▸ **TASK LIST**:
A. From the forum discussion of frequentist and Bayesian probability below, output the passage that begins at the words "Comment author: [deleted] 27" and stops after "frequentist interpretation of probability.", copied word for word.
B. In the forum discussion of frequentist and Bayesian probability below, which interpretation of probability is said to be used by quantum mechanics without hidden variables?

▸ **TEXT SEGMENT**:
<<<<
I still don't understand the apparently substantial difference between Frequentist and Bayesian reasoning. The subject was brought up again in a class I just attended—and I was still left with a distinct "... those... those aren't different things" feeling.

I am beginning to come to the conclusion that the whole "debate" is a case of Red vs. Blue nonsense. So far, whenever one tries to elaborate on a difference, it is done via some hypothetical anecdote, and said anecdote rarely amounts to anything outside of "Different people sometimes treat uncertainty differently in different situations, depending on the situation." (Usually by having one's preferred side make a very reasonable conclusion, and the other side make some absurd leap of psuedo-logic).

Furthermore, these two things hardly ever seem to have anything to do with the fundamental definition of probability, and have everything to do with the assumed simplicity of a given system.

I AM ANGRY

Comment author: [deleted] 26 January 2015 06:37:33PM 0 points [-]

They are the same thing. Gertrude Stein had it right: probability is probability is probability. It doesn't matter whether your interpretation is Bayesian or frequentist. The distinction between the two is simply how one chooses to apply probability: as a property of the world (frequentist) or as a description of our mental world-models (Bayesian). In either case the rules of probability are the same.

Comment author: Luke_A_Somers 27 January 2015 07:16:14PM 0 points [-]

This phrasing suggests that Bayesians can't accept quantum mechanics except via hidden variables. This is not the case.

Comment author: [deleted] 27 January 2015 09:43:35PM *  1 point [-]

Taboo the word Bayesian.

I was talking about the Bayesian interpretation of probability. An interpretation, not a category of person. Quantum mechanics without hidden variables uses the frequentist interpretation of probability.

Sometimes in life we use probability in ways that are frequentist. Other times we use probability in ways that are Bayesian. This should not be alarming.

Comment author: Luke_A_Somers 27 January 2015 11:31:53PM 1 point [-]

Fair enough. The idea of calling QM 'frequentist' really stretches the reason for using that term under anything but an explicit collapse interpretation. Maybe it would be more of a third way -

  • Frequentism would be that the world is itself stochastic.
  • Fractionism would be that the world takes both paths and we will find ourselves in one.
  • Bayes gets to keep its definition.
>>>>
▸ **DATA SHOWN**:
<<<<
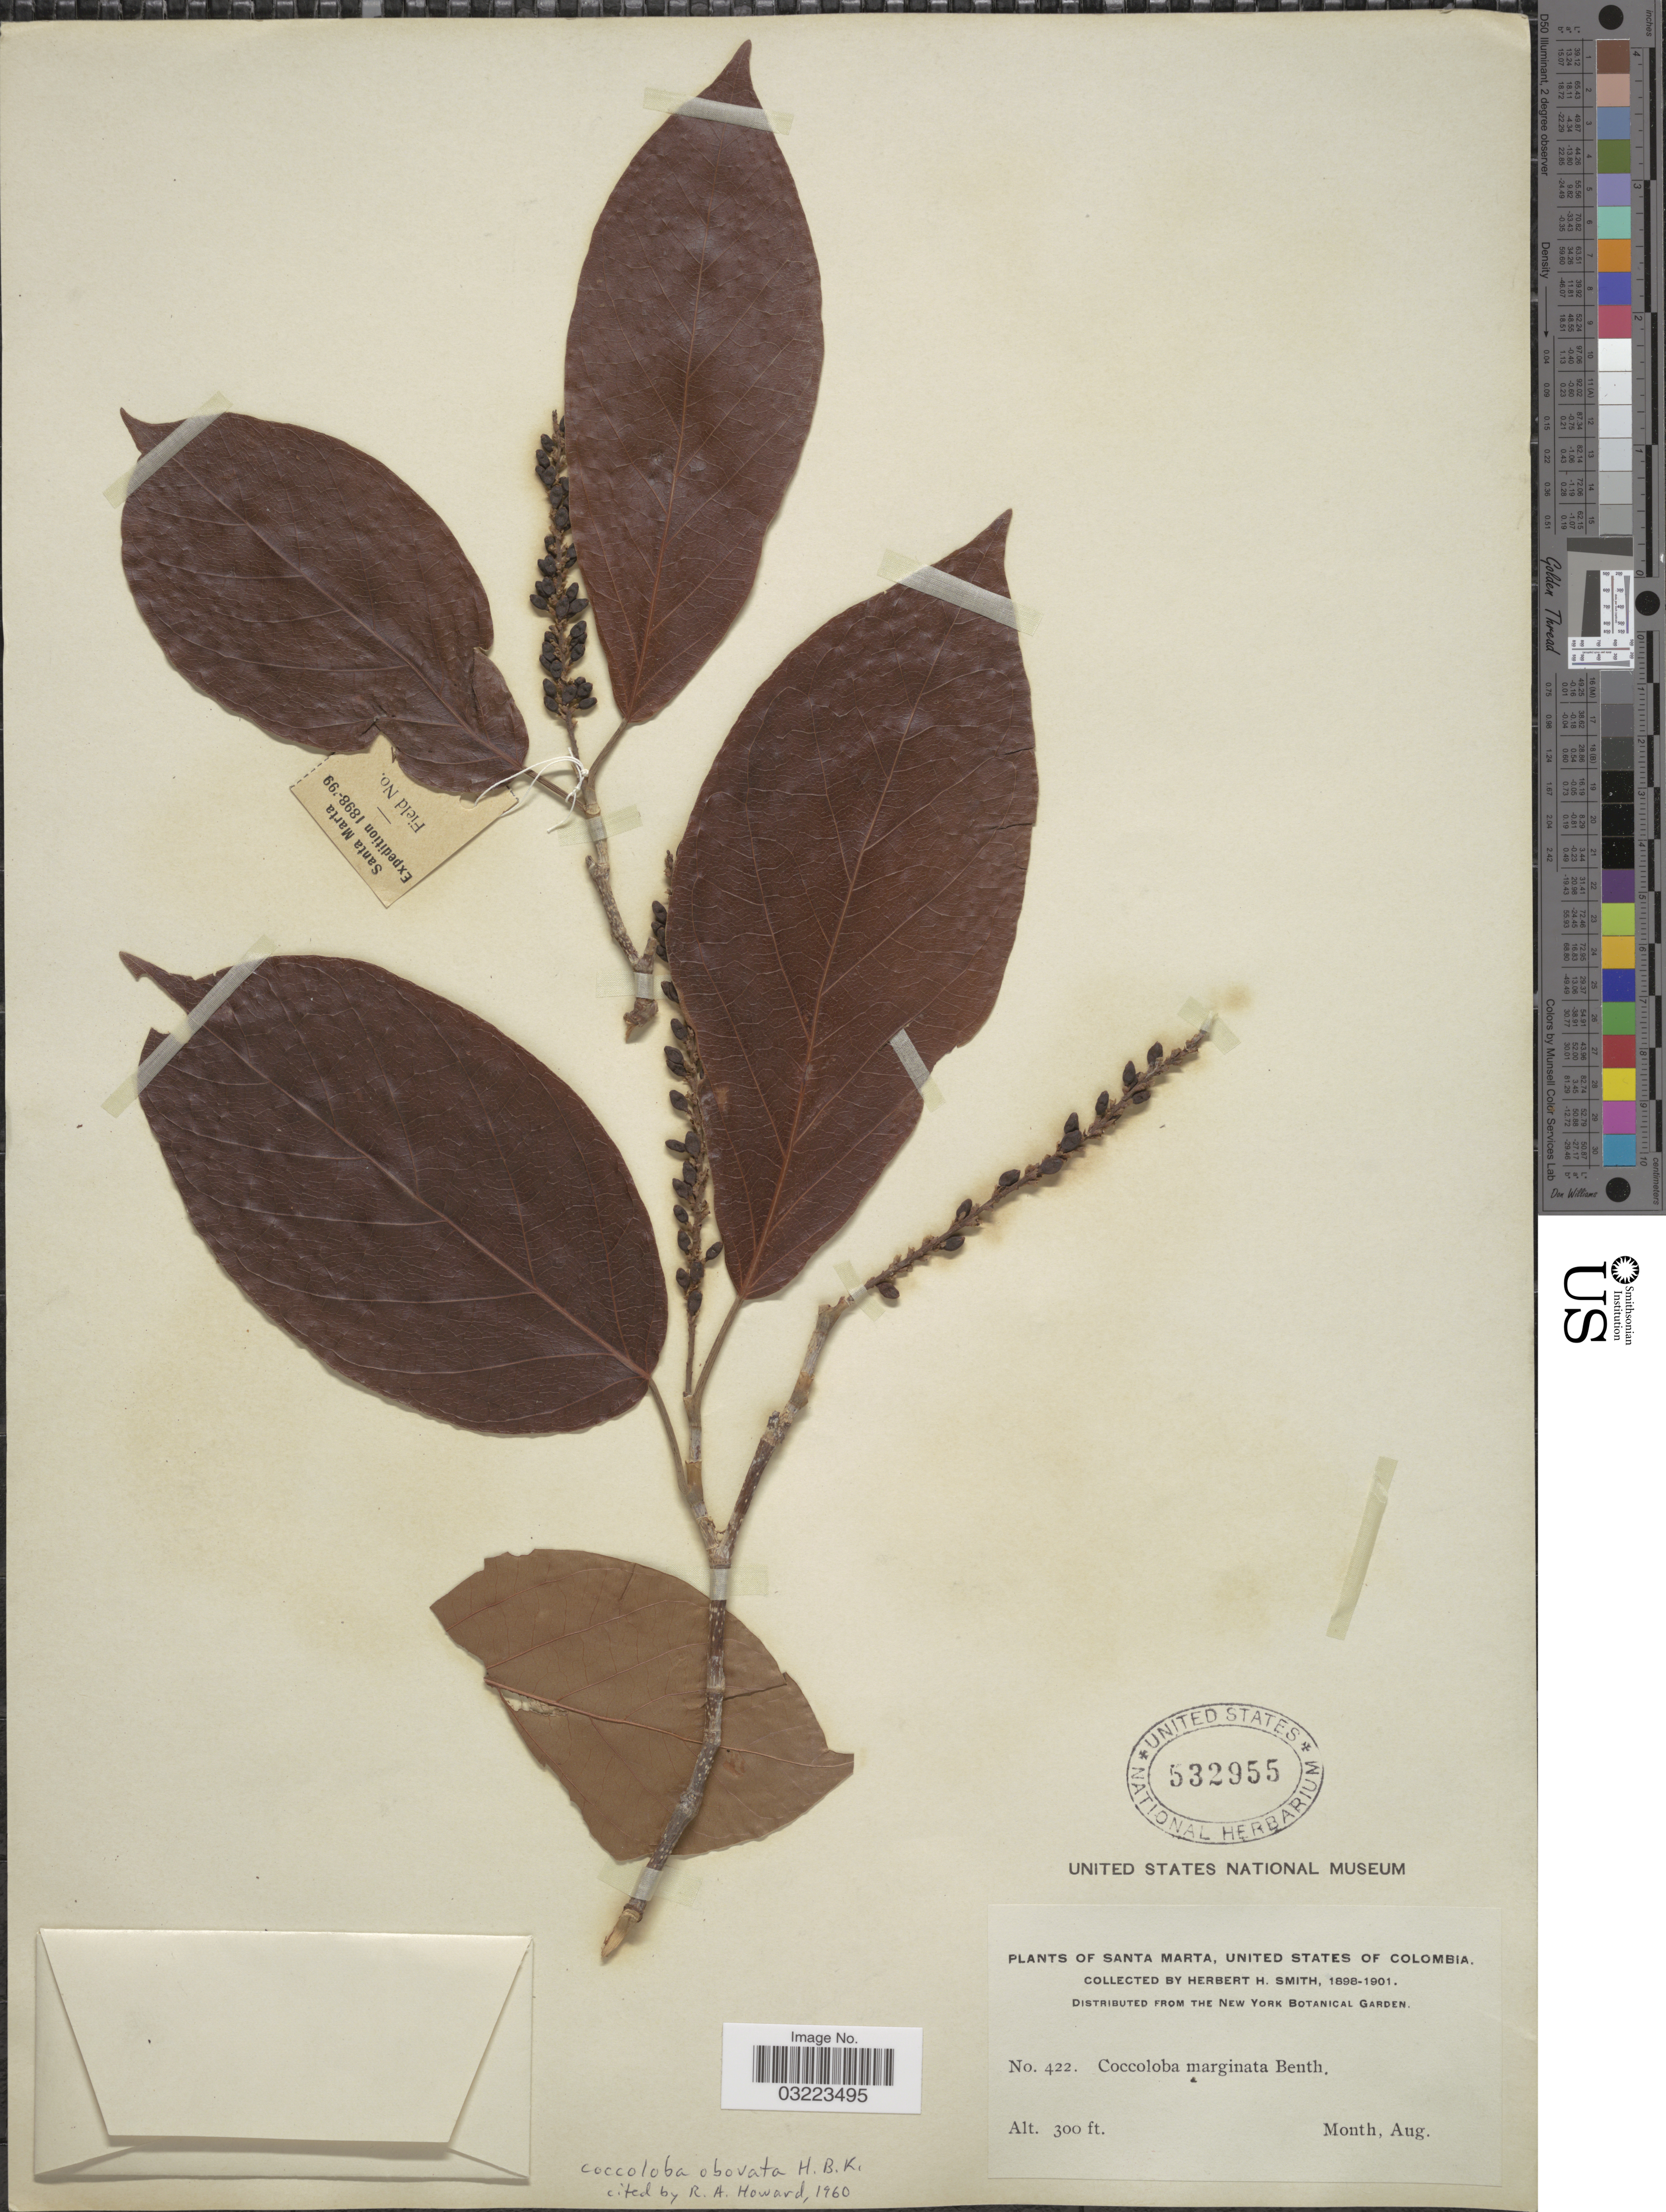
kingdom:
>>>>
▸ **TASK RESULTS**:
A.
Comment author: [deleted] 27 January 2015 09:43:35PM *  1 point [-]

Taboo the word Bayesian.

I was talking about the Bayesian interpretation of probability. An interpretation, not a category of person. Quantum mechanics without hidden variables uses the frequentist interpretation of probability.

B. The frequentist interpretation.